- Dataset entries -
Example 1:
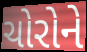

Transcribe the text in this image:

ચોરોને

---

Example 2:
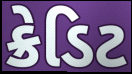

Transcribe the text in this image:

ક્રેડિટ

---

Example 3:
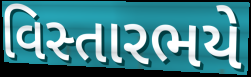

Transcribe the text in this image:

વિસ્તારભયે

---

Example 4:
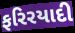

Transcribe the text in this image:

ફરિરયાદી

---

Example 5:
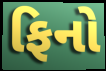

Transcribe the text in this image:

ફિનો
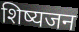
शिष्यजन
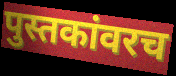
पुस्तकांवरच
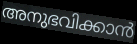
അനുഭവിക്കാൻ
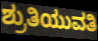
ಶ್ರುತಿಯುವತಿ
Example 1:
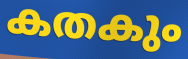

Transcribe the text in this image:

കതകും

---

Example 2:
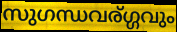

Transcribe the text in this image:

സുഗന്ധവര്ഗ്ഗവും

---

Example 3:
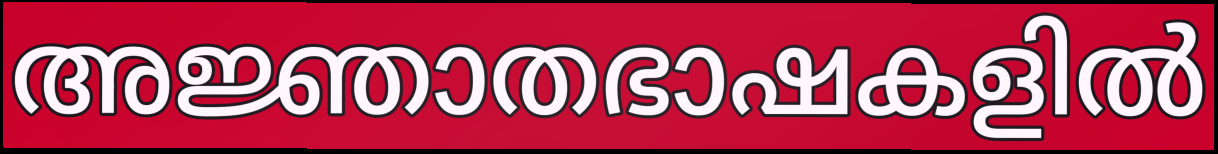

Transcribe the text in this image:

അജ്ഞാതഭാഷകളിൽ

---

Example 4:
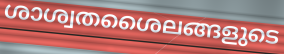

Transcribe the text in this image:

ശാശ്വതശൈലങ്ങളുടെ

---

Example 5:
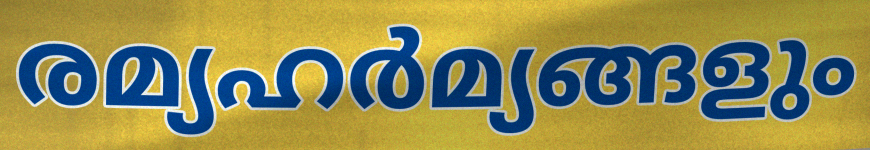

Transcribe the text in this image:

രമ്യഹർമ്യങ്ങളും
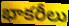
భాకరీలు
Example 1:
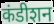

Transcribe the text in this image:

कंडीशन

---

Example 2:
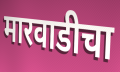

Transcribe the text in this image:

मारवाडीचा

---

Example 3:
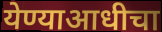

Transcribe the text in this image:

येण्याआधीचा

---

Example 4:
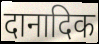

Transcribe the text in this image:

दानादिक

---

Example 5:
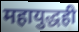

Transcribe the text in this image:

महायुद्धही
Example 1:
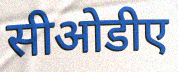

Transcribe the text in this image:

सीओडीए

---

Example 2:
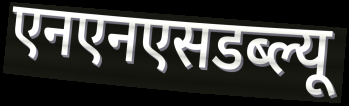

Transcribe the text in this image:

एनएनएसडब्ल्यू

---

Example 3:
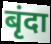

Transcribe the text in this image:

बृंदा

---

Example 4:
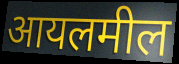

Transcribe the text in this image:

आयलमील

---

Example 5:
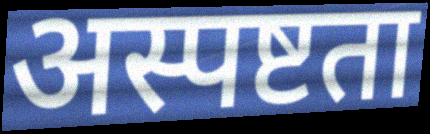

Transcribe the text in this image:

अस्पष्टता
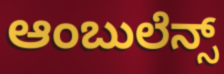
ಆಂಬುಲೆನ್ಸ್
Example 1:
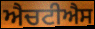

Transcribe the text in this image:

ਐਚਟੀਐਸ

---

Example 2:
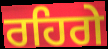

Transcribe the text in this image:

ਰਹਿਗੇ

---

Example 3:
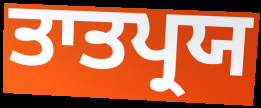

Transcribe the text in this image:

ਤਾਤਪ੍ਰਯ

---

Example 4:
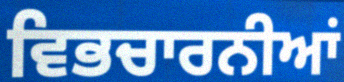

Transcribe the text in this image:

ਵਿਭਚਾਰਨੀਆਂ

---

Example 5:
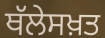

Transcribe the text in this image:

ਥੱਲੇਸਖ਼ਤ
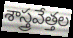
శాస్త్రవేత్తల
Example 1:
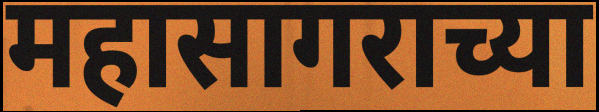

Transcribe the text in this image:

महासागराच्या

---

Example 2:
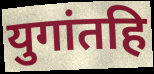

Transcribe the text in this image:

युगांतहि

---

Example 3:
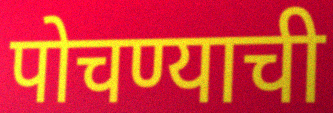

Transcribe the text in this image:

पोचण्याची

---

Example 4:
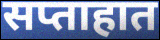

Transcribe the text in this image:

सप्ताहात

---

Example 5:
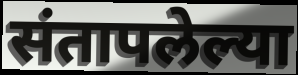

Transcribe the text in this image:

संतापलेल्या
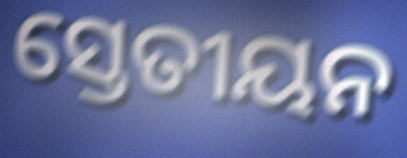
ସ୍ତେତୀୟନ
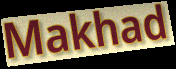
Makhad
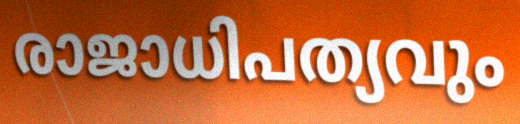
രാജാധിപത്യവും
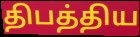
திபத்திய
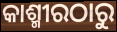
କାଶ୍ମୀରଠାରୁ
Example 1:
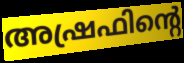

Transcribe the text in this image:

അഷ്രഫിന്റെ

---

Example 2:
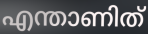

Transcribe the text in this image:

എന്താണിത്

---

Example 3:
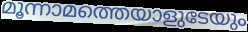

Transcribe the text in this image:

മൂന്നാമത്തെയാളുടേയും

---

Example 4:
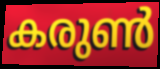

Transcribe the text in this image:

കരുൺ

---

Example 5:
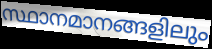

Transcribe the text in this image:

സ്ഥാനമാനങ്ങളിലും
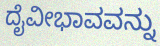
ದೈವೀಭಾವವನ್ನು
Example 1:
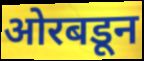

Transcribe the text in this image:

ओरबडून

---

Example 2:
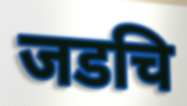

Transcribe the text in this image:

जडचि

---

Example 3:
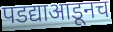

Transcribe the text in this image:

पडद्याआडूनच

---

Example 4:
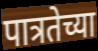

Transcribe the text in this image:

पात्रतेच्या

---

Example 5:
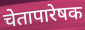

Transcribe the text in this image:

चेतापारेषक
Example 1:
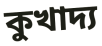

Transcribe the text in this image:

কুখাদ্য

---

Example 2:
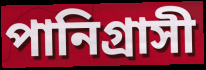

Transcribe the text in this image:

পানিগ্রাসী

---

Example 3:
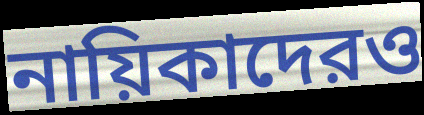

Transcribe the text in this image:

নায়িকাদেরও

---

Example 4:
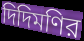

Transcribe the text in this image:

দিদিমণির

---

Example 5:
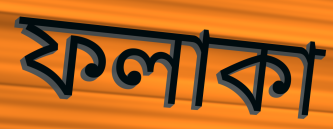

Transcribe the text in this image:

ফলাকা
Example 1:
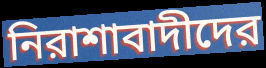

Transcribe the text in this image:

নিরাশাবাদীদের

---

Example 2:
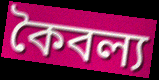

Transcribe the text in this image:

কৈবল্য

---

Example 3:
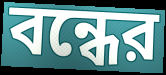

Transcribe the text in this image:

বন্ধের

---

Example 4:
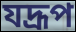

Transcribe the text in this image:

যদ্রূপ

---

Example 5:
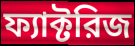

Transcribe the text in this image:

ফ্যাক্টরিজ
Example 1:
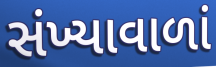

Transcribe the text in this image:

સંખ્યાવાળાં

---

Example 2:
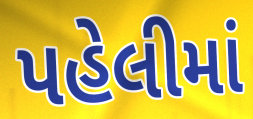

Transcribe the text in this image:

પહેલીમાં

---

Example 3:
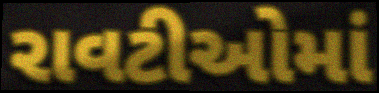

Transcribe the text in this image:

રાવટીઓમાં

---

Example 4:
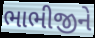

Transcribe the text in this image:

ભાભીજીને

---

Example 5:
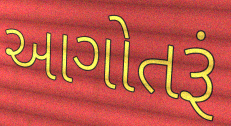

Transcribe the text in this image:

- Problem to solve -
Provide an exact copy of the records, excluding every picture.

- Task solution -
Example 1:

Transcribe the text in this image:

ચોરોને

---

Example 2:

Transcribe the text in this image:

ક્રેડિટ

---

Example 3:

Transcribe the text in this image:

વિસ્તારભયે

---

Example 4:

Transcribe the text in this image:

ફરિરયાદી

---

Example 5:

Transcribe the text in this image:

ફિનો
शिष्यजन
पुस्तकांवरच
അനുഭവിക്കാൻ
ಶ್ರುತಿಯುವತಿ
Example 1:

Transcribe the text in this image:

കതകും

---

Example 2:

Transcribe the text in this image:

സുഗന്ധവര്ഗ്ഗവും

---

Example 3:

Transcribe the text in this image:

അജ്ഞാതഭാഷകളിൽ

---

Example 4:

Transcribe the text in this image:

ശാശ്വതശൈലങ്ങളുടെ

---

Example 5:

Transcribe the text in this image:

രമ്യഹർമ്യങ്ങളും
భాకరీలు
Example 1:

Transcribe the text in this image:

कंडीशन

---

Example 2:

Transcribe the text in this image:

मारवाडीचा

---

Example 3:

Transcribe the text in this image:

येण्याआधीचा

---

Example 4:

Transcribe the text in this image:

दानादिक

---

Example 5:

Transcribe the text in this image:

महायुद्धही
Example 1:

Transcribe the text in this image:

सीओडीए

---

Example 2:

Transcribe the text in this image:

एनएनएसडब्ल्यू

---

Example 3:

Transcribe the text in this image:

बृंदा

---

Example 4:

Transcribe the text in this image:

आयलमील

---

Example 5:

Transcribe the text in this image:

अस्पष्टता
ಆಂಬುಲೆನ್ಸ್
Example 1:

Transcribe the text in this image:

ਐਚਟੀਐਸ

---

Example 2:

Transcribe the text in this image:

ਰਹਿਗੇ

---

Example 3:

Transcribe the text in this image:

ਤਾਤਪ੍ਰਯ

---

Example 4:

Transcribe the text in this image:

ਵਿਭਚਾਰਨੀਆਂ

---

Example 5:

Transcribe the text in this image:

ਥੱਲੇਸਖ਼ਤ
శాస్త్రవేత్తల
Example 1:

Transcribe the text in this image:

महासागराच्या

---

Example 2:

Transcribe the text in this image:

युगांतहि

---

Example 3:

Transcribe the text in this image:

पोचण्याची

---

Example 4:

Transcribe the text in this image:

सप्ताहात

---

Example 5:

Transcribe the text in this image:

संतापलेल्या
ସ୍ତେତୀୟନ
Makhad
രാജാധിപത്യവും
திபத்திய
କାଶ୍ମୀରଠାରୁ
Example 1:

Transcribe the text in this image:

അഷ്രഫിന്റെ

---

Example 2:

Transcribe the text in this image:

എന്താണിത്

---

Example 3:

Transcribe the text in this image:

മൂന്നാമത്തെയാളുടേയും

---

Example 4:

Transcribe the text in this image:

കരുൺ

---

Example 5:

Transcribe the text in this image:

സ്ഥാനമാനങ്ങളിലും
ದೈವೀಭಾವವನ್ನು
Example 1:

Transcribe the text in this image:

ओरबडून

---

Example 2:

Transcribe the text in this image:

जडचि

---

Example 3:

Transcribe the text in this image:

पडद्याआडूनच

---

Example 4:

Transcribe the text in this image:

पात्रतेच्या

---

Example 5:

Transcribe the text in this image:

चेतापारेषक
Example 1:

Transcribe the text in this image:

কুখাদ্য

---

Example 2:

Transcribe the text in this image:

পানিগ্রাসী

---

Example 3:

Transcribe the text in this image:

নায়িকাদেরও

---

Example 4:

Transcribe the text in this image:

দিদিমণির

---

Example 5:

Transcribe the text in this image:

ফলাকা
Example 1:

Transcribe the text in this image:

নিরাশাবাদীদের

---

Example 2:

Transcribe the text in this image:

কৈবল্য

---

Example 3:

Transcribe the text in this image:

বন্ধের

---

Example 4:

Transcribe the text in this image:

যদ্রূপ

---

Example 5:

Transcribe the text in this image:

ফ্যাক্টরিজ
Example 1:

Transcribe the text in this image:

સંખ્યાવાળાં

---

Example 2:

Transcribe the text in this image:

પહેલીમાં

---

Example 3:

Transcribe the text in this image:

રાવટીઓમાં

---

Example 4:

Transcribe the text in this image:

ભાભીજીને

---

Example 5:

Transcribe the text in this image:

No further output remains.